PROMPT: Reproduce exactly, and only, the lines below from the one containing "## UI Configuration" through the one containing "### Step 2: Basic Configuration".

===== INFORMATION PROVIDED =====

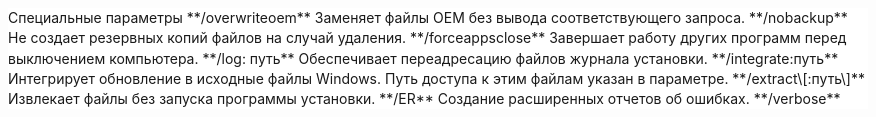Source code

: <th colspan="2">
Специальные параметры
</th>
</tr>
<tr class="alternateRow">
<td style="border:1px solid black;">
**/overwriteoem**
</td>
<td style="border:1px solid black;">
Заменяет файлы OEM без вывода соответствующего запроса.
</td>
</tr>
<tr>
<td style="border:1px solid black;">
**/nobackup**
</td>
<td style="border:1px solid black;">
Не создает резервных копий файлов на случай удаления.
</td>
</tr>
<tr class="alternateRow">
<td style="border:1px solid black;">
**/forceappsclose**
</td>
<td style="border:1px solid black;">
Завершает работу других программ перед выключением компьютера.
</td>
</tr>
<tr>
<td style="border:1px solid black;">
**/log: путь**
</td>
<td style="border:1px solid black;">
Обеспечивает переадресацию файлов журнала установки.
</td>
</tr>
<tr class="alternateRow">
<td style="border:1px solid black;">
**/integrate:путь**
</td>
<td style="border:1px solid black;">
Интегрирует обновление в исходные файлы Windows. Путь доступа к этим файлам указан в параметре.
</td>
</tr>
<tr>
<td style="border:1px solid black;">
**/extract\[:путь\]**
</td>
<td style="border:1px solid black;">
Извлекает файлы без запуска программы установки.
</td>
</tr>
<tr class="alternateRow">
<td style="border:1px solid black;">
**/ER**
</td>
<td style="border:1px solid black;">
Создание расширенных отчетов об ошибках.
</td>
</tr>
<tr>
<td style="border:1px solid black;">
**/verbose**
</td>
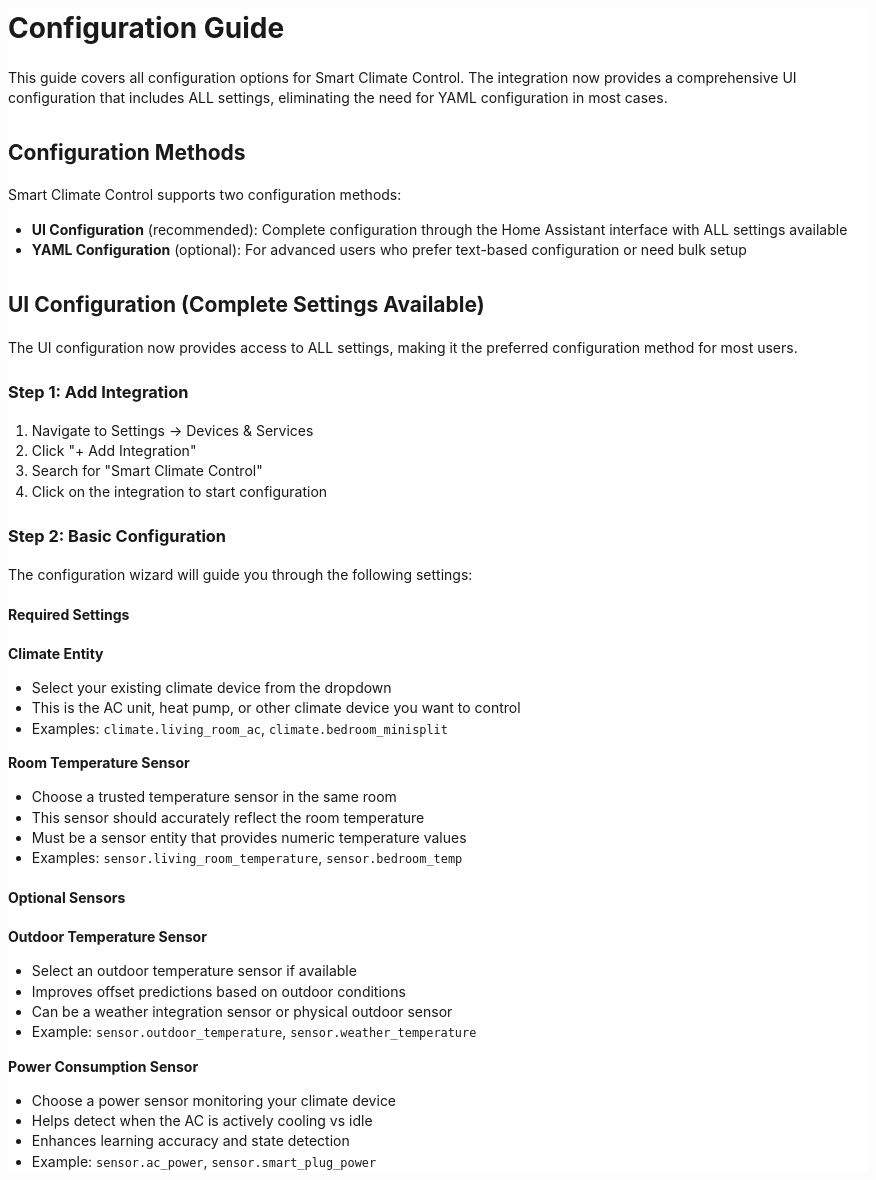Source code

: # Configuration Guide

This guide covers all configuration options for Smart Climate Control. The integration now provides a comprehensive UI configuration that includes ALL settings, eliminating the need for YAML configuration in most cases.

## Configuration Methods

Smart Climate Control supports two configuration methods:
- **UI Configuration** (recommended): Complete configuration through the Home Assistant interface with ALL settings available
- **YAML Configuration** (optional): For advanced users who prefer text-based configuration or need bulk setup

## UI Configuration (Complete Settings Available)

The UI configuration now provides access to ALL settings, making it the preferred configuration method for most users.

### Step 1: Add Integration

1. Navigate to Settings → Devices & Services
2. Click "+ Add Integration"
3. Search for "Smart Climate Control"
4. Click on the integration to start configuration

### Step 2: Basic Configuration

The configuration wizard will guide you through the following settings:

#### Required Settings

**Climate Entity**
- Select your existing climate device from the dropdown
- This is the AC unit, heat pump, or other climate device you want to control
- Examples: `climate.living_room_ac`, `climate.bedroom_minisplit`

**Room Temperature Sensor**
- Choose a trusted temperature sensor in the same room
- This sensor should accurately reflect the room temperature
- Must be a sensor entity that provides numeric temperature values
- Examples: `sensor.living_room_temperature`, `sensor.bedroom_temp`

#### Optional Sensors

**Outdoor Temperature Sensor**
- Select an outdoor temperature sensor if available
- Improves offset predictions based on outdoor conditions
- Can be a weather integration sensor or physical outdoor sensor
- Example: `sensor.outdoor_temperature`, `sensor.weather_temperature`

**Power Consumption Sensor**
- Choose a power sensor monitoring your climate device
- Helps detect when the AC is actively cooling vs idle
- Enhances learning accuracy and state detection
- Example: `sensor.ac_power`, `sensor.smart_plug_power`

=====

OUTPUT OF THE EXERCISE:
## UI Configuration (Complete Settings Available)

The UI configuration now provides access to ALL settings, making it the preferred configuration method for most users.

### Step 1: Add Integration

1. Navigate to Settings → Devices & Services
2. Click "+ Add Integration"
3. Search for "Smart Climate Control"
4. Click on the integration to start configuration

### Step 2: Basic Configuration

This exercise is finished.